The company’s approach combines traditional machine learning with large language models, prioritizing accuracy over pure automation. “About 60% is traditional machine learning,” said Harrier. “We use what I think is the best AI for what it does well, and then use large language models where they work really well.”

To address privacy concerns, the system only monitors public channels and can be deployed within an enterprise’s own cloud environment. “Everything is a first-party system with us,” Walters emphasized. “We’re not sending communications to a third party.”

Enterprise IP management faces AI transformation

The funding comes at a critical time for enterprise IP management. As AI innovation accelerates, companies are struggling to identify and protect intellectual property effectively. While most AI startups in the space focus on automating patent drafting, IP Copilot’s emphasis on early discovery could reshape how companies build their patent portfolios.

The startup’s roadmap suggests broader ambitions. Plans include expanding into trade secret management and introducing natural language interfaces for portfolio analysis.

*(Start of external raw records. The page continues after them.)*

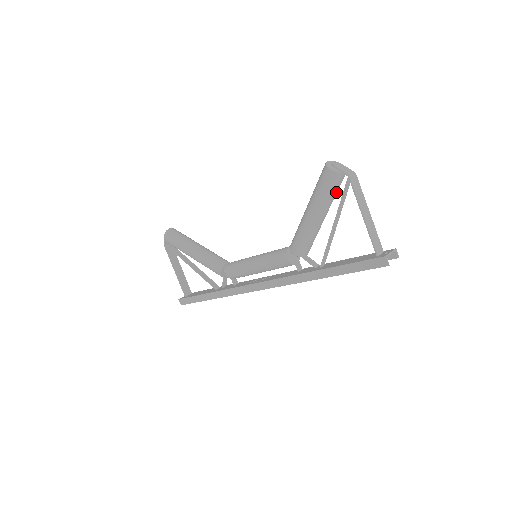
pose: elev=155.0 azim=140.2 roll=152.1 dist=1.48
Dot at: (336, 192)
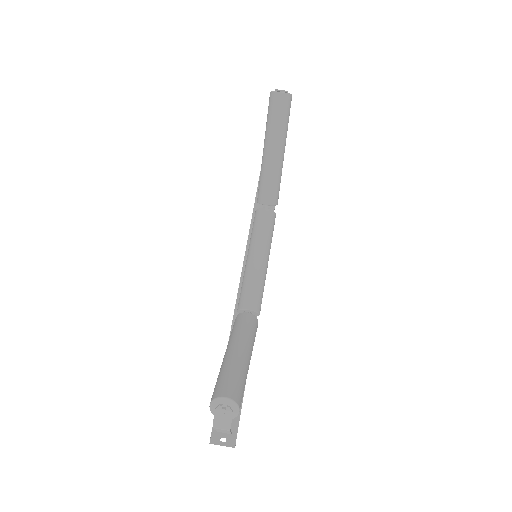
Dot at: occluded
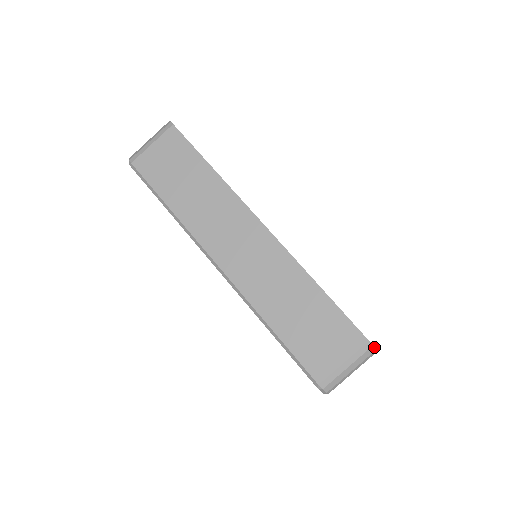
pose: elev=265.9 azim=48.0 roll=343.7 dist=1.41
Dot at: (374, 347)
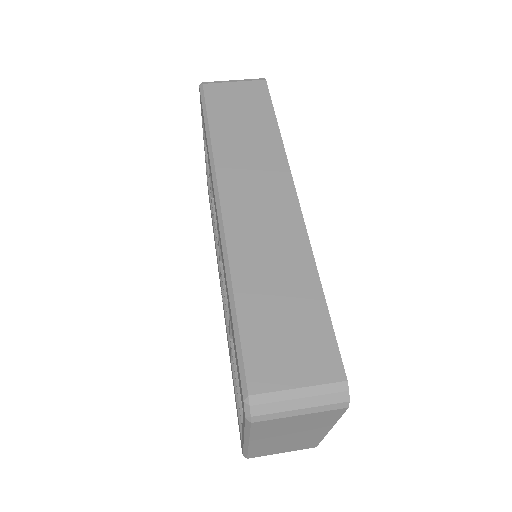
Dot at: (349, 395)
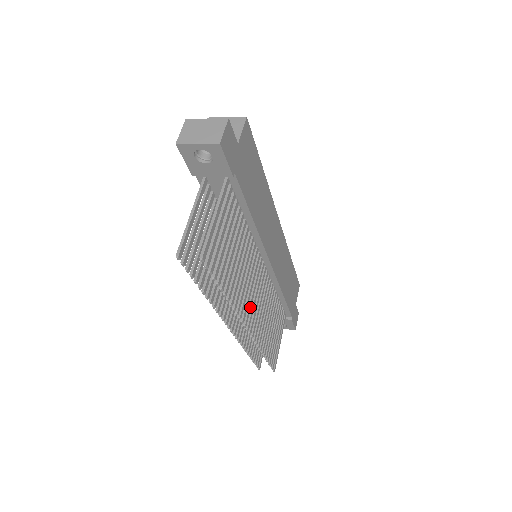
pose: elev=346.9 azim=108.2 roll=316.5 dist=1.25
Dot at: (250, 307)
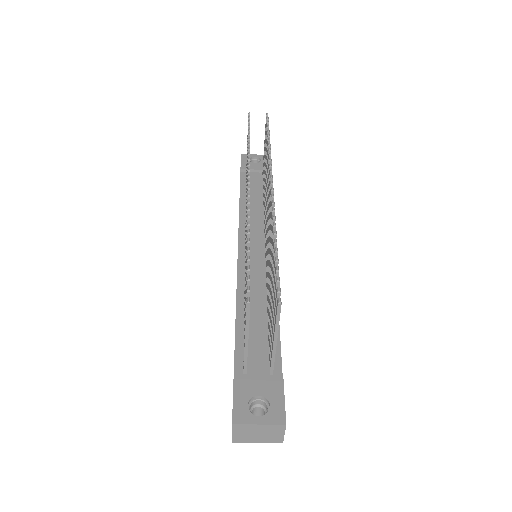
Dot at: occluded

These moves could position IP Copilot to become a comprehensive IP intelligence platform rather than just another legal tech tool.

But perhaps the company’s most striking innovation isn’t technological — it’s philosophical. In a landscape crowded with AI companies promising to replace human expertise, IP Copilot has chosen a different path. “AI isn’t going to take your job,” says Harrier, “but an attorney that’s using AI could take your job.”

For patent professionals watching the AI revolution unfold, that distinction might make all the difference.